Stored data entries:
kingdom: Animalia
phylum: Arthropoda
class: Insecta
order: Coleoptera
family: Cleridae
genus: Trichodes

--

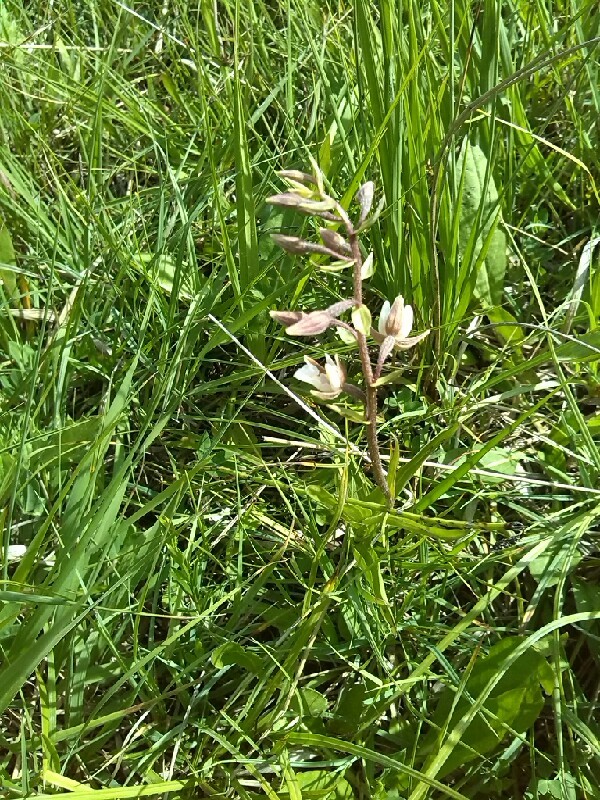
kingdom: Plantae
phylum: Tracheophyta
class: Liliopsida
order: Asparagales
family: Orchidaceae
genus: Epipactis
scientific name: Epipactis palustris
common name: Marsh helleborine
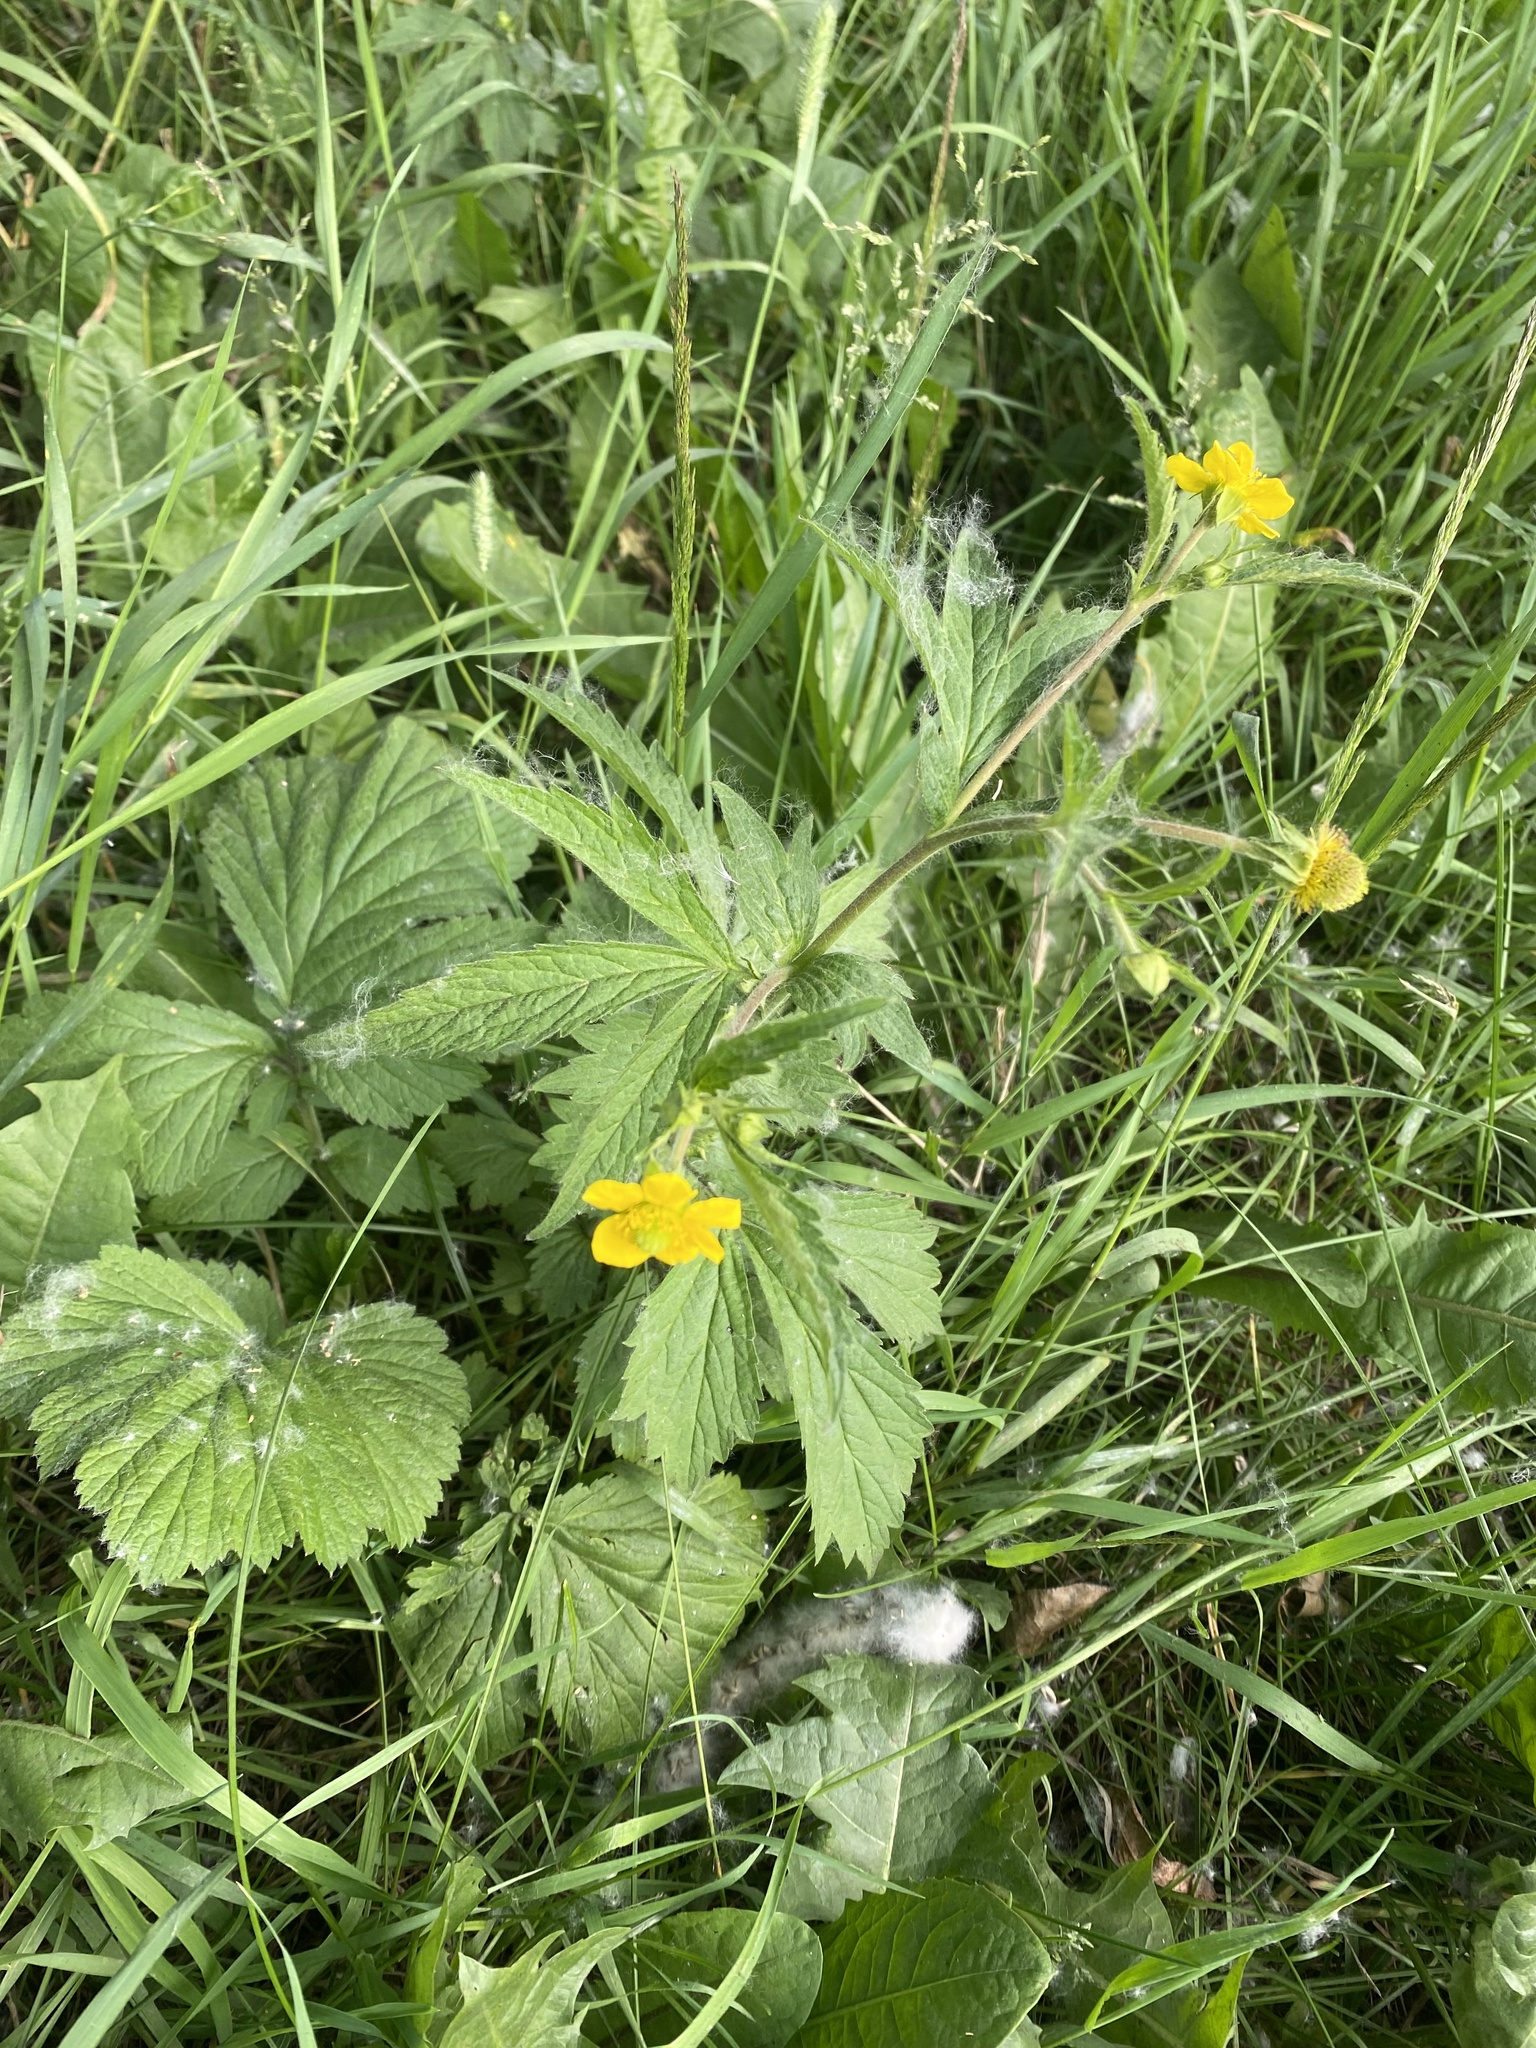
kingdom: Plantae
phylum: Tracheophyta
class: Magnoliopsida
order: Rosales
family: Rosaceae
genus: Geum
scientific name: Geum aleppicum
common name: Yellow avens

§ **Direction**:
Report each line of the records that contains the string "name".

§ **Problem solution**:
scientific name: Epipactis palustris
common name: Marsh helleborine
scientific name: Geum aleppicum
common name: Yellow avens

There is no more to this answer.